Background: Spinal manual therapy is used by physiotherapists to produce relief of pain of musculoskeletal origin. In addition to the reported biomechanical effects of this treatment modality, recent research has revealed a complex neurophysiological response follows its application. It has been hypothesized that the potential locus of control for this response is the periaqueductal gray region of the midbrain and associated structures. The columnar structure of this supraspinal centre produces modulation of pain by 2 mechanisms, opioid and non-opioid accompanied by responses of a number of other systems including the sympathetic nervous system and motor system. The response is dependent on the column stimulated and the nature of the stimulation. It is postulated that part of the initial response to spinal manual therapy is coordinated by the lateral column of the periaqueductal gray, while persistent hypoalgesic
response may be produced by the ventrolateral column. Research of other therapeutic stimulation such as acupuncture and TENS has demonstrated that the nature of the response to stimulation changes depending on the parameters of the stimulation (eg duration, frequency).
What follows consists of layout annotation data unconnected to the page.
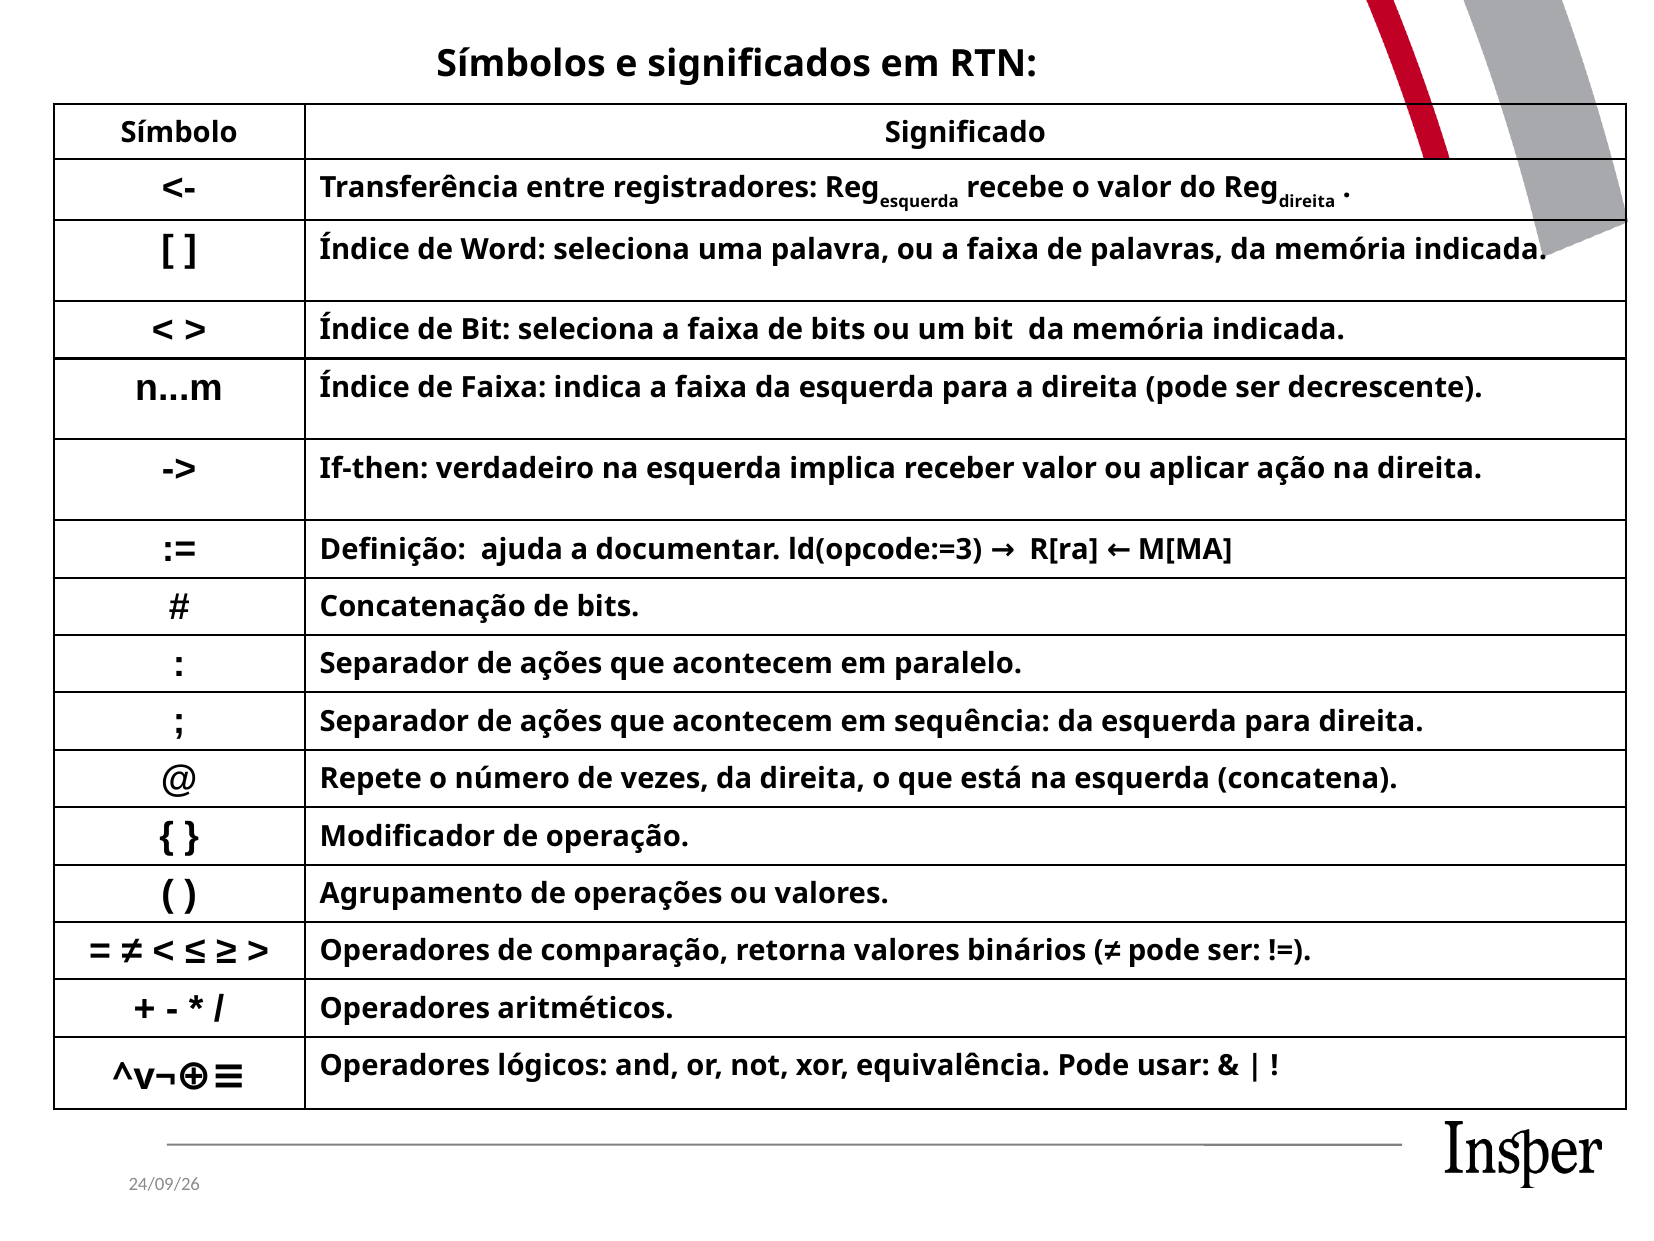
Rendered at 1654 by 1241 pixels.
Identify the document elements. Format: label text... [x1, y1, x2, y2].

text_box Símbolos e significados em RTN: [421, 29, 1163, 90]
table_cell Separador de ações que acontecem em sequência: da esquerda para direita. [306, 693, 1625, 749]
table_cell Definição: ajuda a documentar. ld(opcode:=3) → R[ra] ← M[MA] [306, 521, 1625, 577]
table_cell Operadores lógicos: and, or, not, xor, equivalência. Pode usar: & | ! [306, 1038, 1625, 1108]
table_cell Transferência entre registradores: Regesquerda recebe o valor do Regdireita . [306, 160, 1625, 219]
table_cell Repete o número de vezes, da direita, o que está na esquerda (concatena). [306, 751, 1625, 806]
table_cell Índice de Word: seleciona uma palavra, ou a faixa de palavras, da memória indicada. [306, 221, 1625, 300]
table_cell + - * / [55, 980, 304, 1036]
table_cell Operadores de comparação, retorna valores binários (≠ pode ser: !=). [306, 923, 1625, 978]
table_cell Agrupamento de operações ou valores. [306, 866, 1625, 921]
table_cell Modificador de operação. [306, 808, 1625, 864]
table_cell Separador de ações que acontecem em paralelo. [306, 636, 1625, 691]
table_header Significado [306, 105, 1625, 158]
table_cell # [55, 579, 304, 634]
table_cell = ≠ < ≤ ≥ > [55, 923, 304, 978]
table_cell Índice de Faixa: indica a faixa da esquerda para a direita (pode ser decrescente). [306, 360, 1625, 438]
table_cell @ [55, 751, 304, 806]
table_cell ; [55, 693, 304, 749]
table_cell n...m [55, 360, 304, 438]
table_cell := [55, 521, 304, 577]
table_cell Concatenação de bits. [306, 579, 1625, 634]
table_cell ( ) [55, 866, 304, 921]
table_cell -> [55, 440, 304, 519]
table_cell [ ] [55, 221, 304, 300]
table_cell ^v¬⊕≡ [55, 1038, 304, 1108]
table_cell { } [55, 808, 304, 864]
table_cell Operadores aritméticos. [306, 980, 1625, 1036]
table_cell <- [55, 160, 304, 219]
table_cell If-then: verdadeiro na esquerda implica receber valor ou aplicar ação na direita. [306, 440, 1625, 519]
table_cell Índice de Bit: seleciona a faixa de bits ou um bit da memória indicada. [306, 302, 1625, 357]
table_cell : [55, 636, 304, 691]
table_header Símbolo [55, 105, 304, 158]
table_cell < > [55, 302, 304, 357]
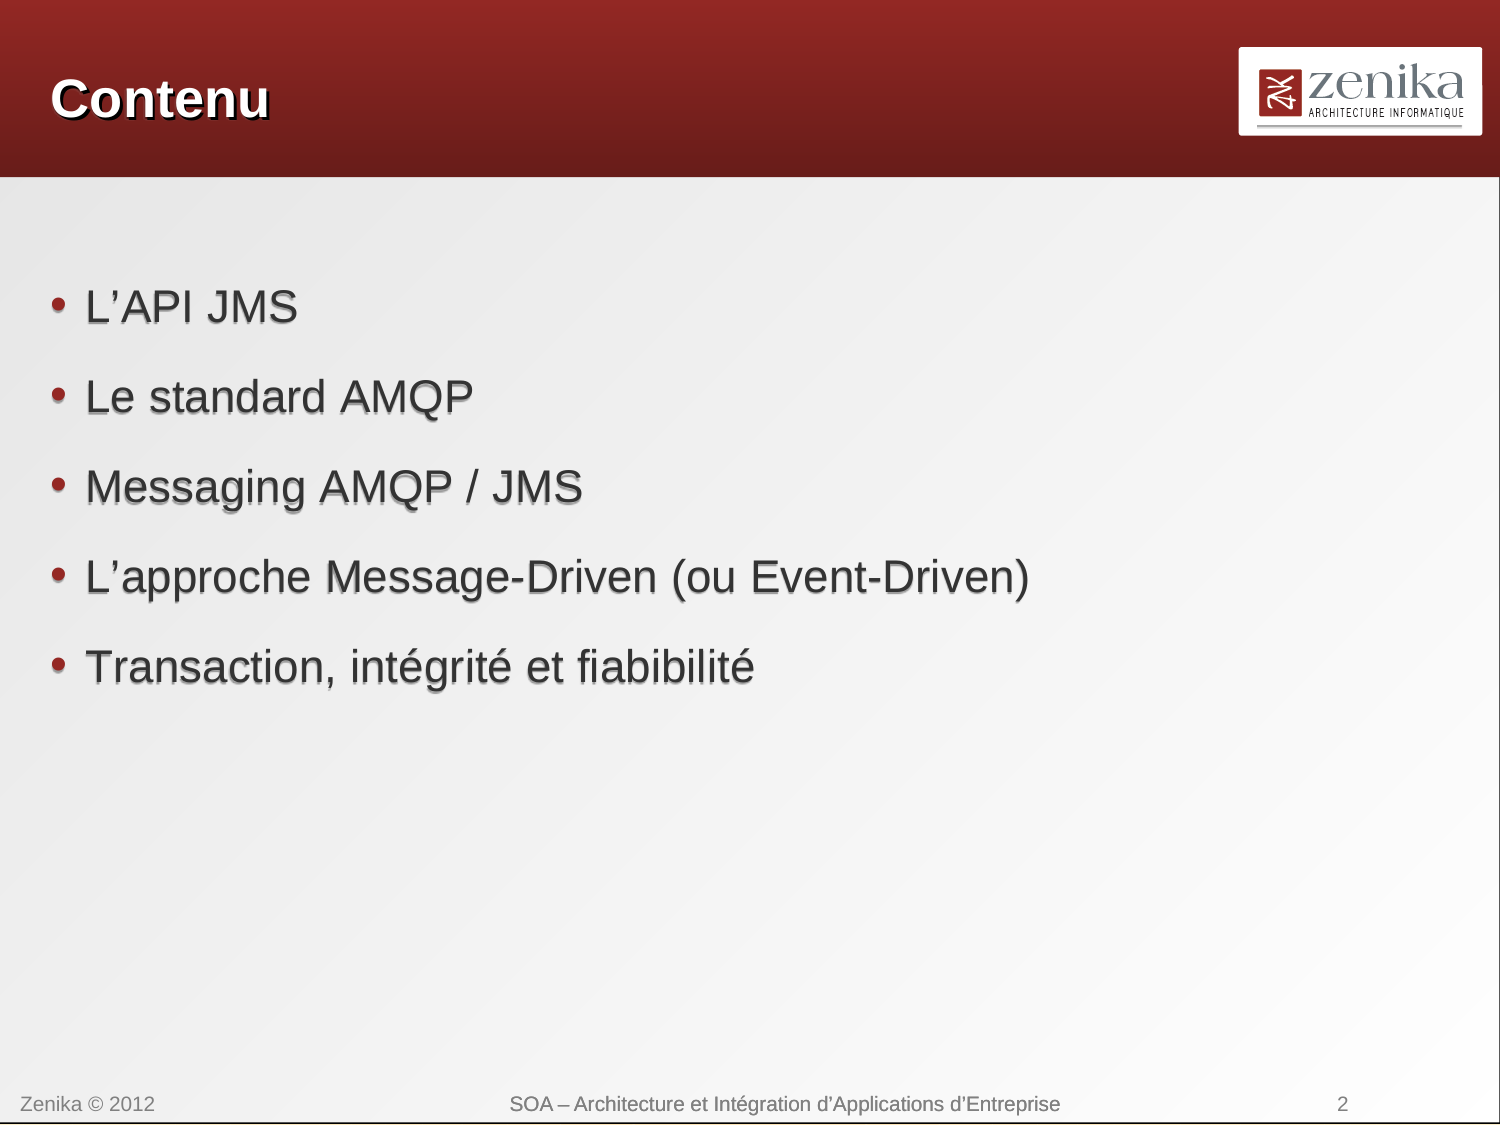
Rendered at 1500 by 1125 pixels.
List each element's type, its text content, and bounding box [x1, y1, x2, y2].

title Contenu [50, 15, 1206, 180]
text_box SOA – Architecture et Intégration d’Applications d’Entreprise [443, 1084, 1128, 1106]
list L’API JMS Le standard AMQP Messaging AMQP / JMS L’approche Message-Driven (ou Event-Driven) Transaction, intégrité et fiabibilité [50, 249, 1435, 1079]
The major aim of this thesis is to further elucidate the characteristics of the hypoalgesia that follows spinal manual therapy and to determine if the nature of the response changes over time. The qualities of the response could provide further indication of the mechanism by spinal manual therapy produces pain relief.
Methods: This thesis consists of 4 randomised, controlled within-subjects studies utilising both asymptomatic (Study II - Chapter 6) and symptomatic subjects (Studies I, III and IV - Chapters 5, 7 & 8). Lateral epicondylalgia was used as a model of chronic musculoskeletal pain. Both pain related and sympathetic nervous system related
measures were used as outcome measures in all studies except for Study II in which only sympathetic nervous system related measures were collected. The treatment technique used in the studies was a lateral glide technique at C5-6. In Study I, the effect of application of the technique over a number of sessions was investigated. In the second study, response over time to different doses of the technique was examined. In Study III pain and sympathetic nervous system related responses were measured at 1-hour after manual therapy or control applications to determine the presence of a persisting hypoalgesic effect. Study IV examined the characteristics of this later response.
Results: Application of the lateral glide technique at C5-6 resulted in an initial hypoalgesic effect accompanied by excitation of the sympathetic nervous system. This effect was reproduced across all studies.
The effect did not appear to be decreased by repeated application of the technique (Study I). The hypoalgesic effect was seen to persist for up to 1-hour after the application of treatment and this effect was accompanied by sympathetic nervous system excitation. This later hypoalgesic effect was significantly larger than that produced by manual contact and no contact control conditions (Study III) and was not reversible by the opioid antagonist, naloxone (Study IV). The sympathetic nervous system responses were predominantly excitatory immediately after the technique and either returned to baseline values or continued to exhibit excitatory responses after the application of technique (Studies II, III & IV). This effect was independent of the dose of technique applied (Study II).
Conclusion: The application of the lateral glide treatment technique at C5-6 produces a consistent response of
hypoalgesia and sympathetic nervous system excitation. It appears that the stimulation to the central nervous system produced by spinal manual therapy, results in a similar set of responses which appear to persist over time is not dependent on the parameters investigated in this thesis. It is therefore postulated that spinal manual therapy may activate supraspinal structures that control the coordinated response of a number of systems in particular the lateral column of the midbrain periaqueductal gray and associated structures. Further investigations are now required to more directly test this hypothesis.